We were surprised that with the number of bear signs we had seen, that we had not run across any bears. This was also something to be thankful for. Only John and Carl carried guns and Carl did not handle his gun well. More than once I had to pick it up out of the muck where he had laid it down while he worked.
The bears mostly stuck to the trails in the marsh, but on the hillside, in the brush, you couldn’t see them coming, or where they bedded down.
John took stock of our food. Despite having spare fish, we had gone through most of our base supplies as we had expected we would. It was decided that we would take MREs with us for lunches as they did not give off much of a scent while sealed and would be overall safer to carry in bear country.
John also figured this would stretch our primary supplies by nearly a week which we would probably need since we would not get supplies for a week if we gave our order to the mail plane. Our letter would take a few days to reach Anchorage and then those supplies would have to be relayed to Larsen Bay where a helicopter would then bring them to us.
Even though we had three days off, we still worked. We gathered supplies for our camp, we practiced surveying and using the equipment, and Sam and I also had our workbooks to work on.
We did have plenty of time to do nothing or explore. I took glorious naps, read my books, and fished. We also found an old metal water trough that we used to warm water up by the fire to wash ourselves and our clothes.
Sam and I dug a hole in the gravel near the stream. It was nearly eight feet in diameter and four feet deep in the middle. The stream water slowly filtered through it and the sun warmed it. It was in no way really warm, but it was much warmer than the creek or ocean water and made for a descent place for us to bathe.
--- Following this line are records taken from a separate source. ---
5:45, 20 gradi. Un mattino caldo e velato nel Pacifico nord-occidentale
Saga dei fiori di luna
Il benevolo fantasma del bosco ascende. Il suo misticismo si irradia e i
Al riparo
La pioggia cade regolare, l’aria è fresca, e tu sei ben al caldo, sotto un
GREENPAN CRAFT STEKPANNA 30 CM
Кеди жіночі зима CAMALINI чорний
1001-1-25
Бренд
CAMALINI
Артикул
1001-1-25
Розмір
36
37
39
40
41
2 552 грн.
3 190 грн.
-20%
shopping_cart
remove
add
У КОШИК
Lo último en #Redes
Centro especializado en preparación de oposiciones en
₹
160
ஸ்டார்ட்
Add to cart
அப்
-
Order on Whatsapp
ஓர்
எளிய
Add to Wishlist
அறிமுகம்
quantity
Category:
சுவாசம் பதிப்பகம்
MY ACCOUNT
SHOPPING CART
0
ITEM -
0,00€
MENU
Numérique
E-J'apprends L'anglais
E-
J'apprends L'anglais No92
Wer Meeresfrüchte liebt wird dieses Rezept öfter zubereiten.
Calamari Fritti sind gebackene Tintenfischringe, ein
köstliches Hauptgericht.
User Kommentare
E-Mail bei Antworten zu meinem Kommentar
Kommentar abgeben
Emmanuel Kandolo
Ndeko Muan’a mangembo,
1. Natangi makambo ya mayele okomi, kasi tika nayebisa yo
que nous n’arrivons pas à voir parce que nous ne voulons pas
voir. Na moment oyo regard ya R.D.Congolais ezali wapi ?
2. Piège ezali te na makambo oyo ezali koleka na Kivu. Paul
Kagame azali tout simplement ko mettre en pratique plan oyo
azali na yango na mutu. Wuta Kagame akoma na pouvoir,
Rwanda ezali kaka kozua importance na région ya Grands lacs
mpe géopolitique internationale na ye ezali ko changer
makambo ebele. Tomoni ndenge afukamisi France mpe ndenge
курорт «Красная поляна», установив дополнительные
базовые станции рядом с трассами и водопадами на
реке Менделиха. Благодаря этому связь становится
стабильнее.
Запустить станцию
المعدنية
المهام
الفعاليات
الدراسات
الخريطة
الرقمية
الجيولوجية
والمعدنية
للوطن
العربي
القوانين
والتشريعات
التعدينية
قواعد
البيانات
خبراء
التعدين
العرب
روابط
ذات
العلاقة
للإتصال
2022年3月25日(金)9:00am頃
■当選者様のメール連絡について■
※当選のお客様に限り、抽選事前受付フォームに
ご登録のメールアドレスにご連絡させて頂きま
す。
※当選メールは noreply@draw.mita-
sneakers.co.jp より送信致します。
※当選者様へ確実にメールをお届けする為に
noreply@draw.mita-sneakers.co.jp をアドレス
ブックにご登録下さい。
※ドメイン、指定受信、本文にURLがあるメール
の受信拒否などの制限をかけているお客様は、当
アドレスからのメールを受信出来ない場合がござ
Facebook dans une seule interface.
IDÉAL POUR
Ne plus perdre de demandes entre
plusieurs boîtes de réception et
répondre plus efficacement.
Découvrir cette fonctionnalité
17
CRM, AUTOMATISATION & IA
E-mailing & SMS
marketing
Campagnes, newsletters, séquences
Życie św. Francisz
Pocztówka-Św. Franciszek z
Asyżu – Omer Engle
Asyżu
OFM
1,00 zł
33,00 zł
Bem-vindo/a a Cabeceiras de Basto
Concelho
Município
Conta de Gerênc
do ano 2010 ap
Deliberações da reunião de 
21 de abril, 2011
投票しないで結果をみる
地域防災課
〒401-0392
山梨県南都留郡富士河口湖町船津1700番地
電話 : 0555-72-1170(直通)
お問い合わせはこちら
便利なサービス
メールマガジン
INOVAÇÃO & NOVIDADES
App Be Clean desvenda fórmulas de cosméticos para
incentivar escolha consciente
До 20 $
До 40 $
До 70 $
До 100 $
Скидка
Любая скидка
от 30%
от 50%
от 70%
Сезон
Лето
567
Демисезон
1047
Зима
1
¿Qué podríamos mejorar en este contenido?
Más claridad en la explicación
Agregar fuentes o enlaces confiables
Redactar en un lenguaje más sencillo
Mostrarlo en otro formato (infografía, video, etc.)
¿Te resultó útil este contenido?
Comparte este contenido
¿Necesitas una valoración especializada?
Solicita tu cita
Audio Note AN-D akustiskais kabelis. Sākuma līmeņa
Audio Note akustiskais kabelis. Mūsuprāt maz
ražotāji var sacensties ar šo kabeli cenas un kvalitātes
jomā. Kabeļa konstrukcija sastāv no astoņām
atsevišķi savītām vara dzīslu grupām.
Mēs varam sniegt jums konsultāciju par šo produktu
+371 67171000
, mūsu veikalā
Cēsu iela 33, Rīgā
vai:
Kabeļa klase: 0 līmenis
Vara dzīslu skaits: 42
On our last day off, Sam and I explored up the creek to a glacier fed lake. The glacier now hung high in the crook of the mountain and appeared little more than a large snow patch. We fished for a while before heading back to camp to wait on the mail plane.
We sat on the pier and looked out over the bay and soaked in the sun. The plane normally came in the early afternoon, so as the sun made its dip towards the horizon, we all knew that the mail plane was not coming.
John cursed. “The caretaker is gone and they probably think the place is abandoned.”
Carl looked a little pale. “How are we getting out of here?”
John did not answer and stomped loudly down the boardwalk.
We ate dinner quietly that night. I suddenly realized that John was not so worried about leaving, he was worried about survival. We had a little more than a week’s worth of supplies if we included the MREs.